Digitization has allowed revisiting the processes accompanying learned communication, and has given rise to the Open Access Movement.

After first resisting this trend, commercial publishers (and others) have come to embrace open access, but, so doing, have also tried to reshape it to their advantage (e.g. the hybrid journals).

Meanwhile, funding agencies, both private and public, are beginning to see that their role too can shift. Deconstructing the "publishing function" is opening up new, improved, vistas for learned communication, while offering the promise of a better economic context for research institutions, libraries, and most learned societies.


Biography:

Prof.
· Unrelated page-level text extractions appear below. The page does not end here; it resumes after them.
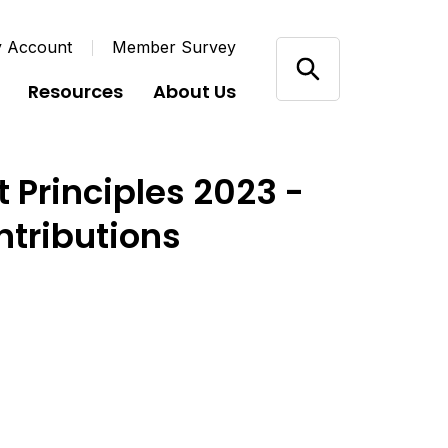
y Account
Member Survey
Resources
About Us
 Principles 2023 -
ntributions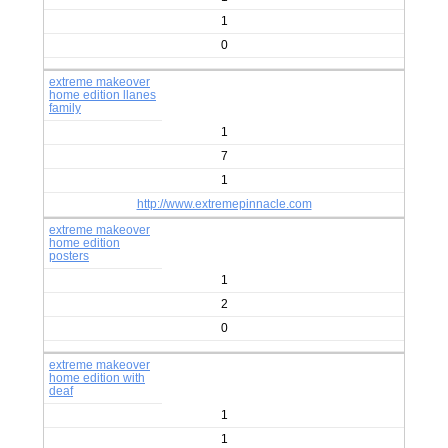
1
0
extreme makeover
home edition llanes
family
1
7
1
http://www.extremepinnacle.com
extreme makeover
home edition
posters
1
2
0
extreme makeover
home edition with
deaf
1
1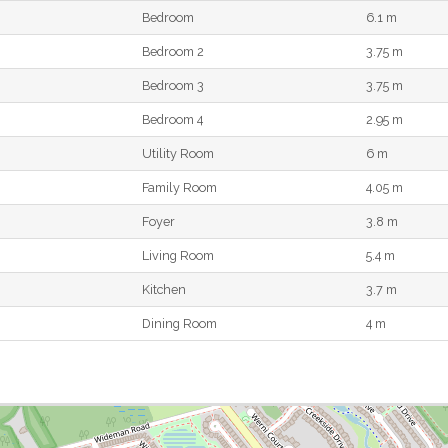
Bedroom
6.1 m
Bedroom 2
3.75 m
Bedroom 3
3.75 m
Bedroom 4
2.95 m
Utility Room
6 m
Family Room
4.05 m
Foyer
3.8 m
Living Room
5.4 m
Kitchen
3.7 m
Dining Room
4 m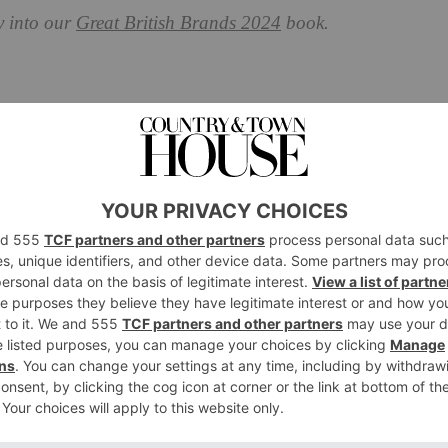
y into our
Great British Brands 2024
book.
ompany: Great British Brand
s and Tamara Harvey as our new co-artistic directors,
y about ourselves as a brand. Last year was a great one:
 Shakespeare’s First Folio and welcomed audiences
back
tford-Upon-Avon with
Hamnet
and much more.
I and we need to address the concerns around its use in
iend or foe, I ask what it offers and how it can extend
chnology in artists’ hands, unexpected, unimaginable
 with technology and we’ve been placing new
16 when we staged
The Tempest
using real-time motion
Jean-Claude Guédon began his career at Glendon College (York University) in Toronto, Ontario in 1970 and has been a professor at the Université de Montréal since 1973, first in the Institut d'histoire et de sociopolitique des sciences, and, since 1987, in the Département de littérature comparée. He is a long-time member of the Internet Society serving as co-chair of the program committee in 1996, 1998 and 2000, and member of the same committee in 1997, 1999 and 2002. He has advised numerous governmental bodies, including the Ministère de la Recherche (France) for their e-publication project in the humanities and the social sciences; the Agence de la francophonie for matters pertaining to new technologies; the Quebec Minister of Communication in charge of the information highway; and the Quebec Ministry of education for the integration of the new technologies into the curriculum. He regularly acts as expert for the European Commission. He is also on the editorial board of several journals, and his three books are all available in Italian. He is on the advisory board of Redalyc, an open access publishing platform based in Mexico, and he was invited to write an analysis for the 15th anniversary of the Budapest Open Access Initiative: "Open Access: Toward the Internet of the Mind".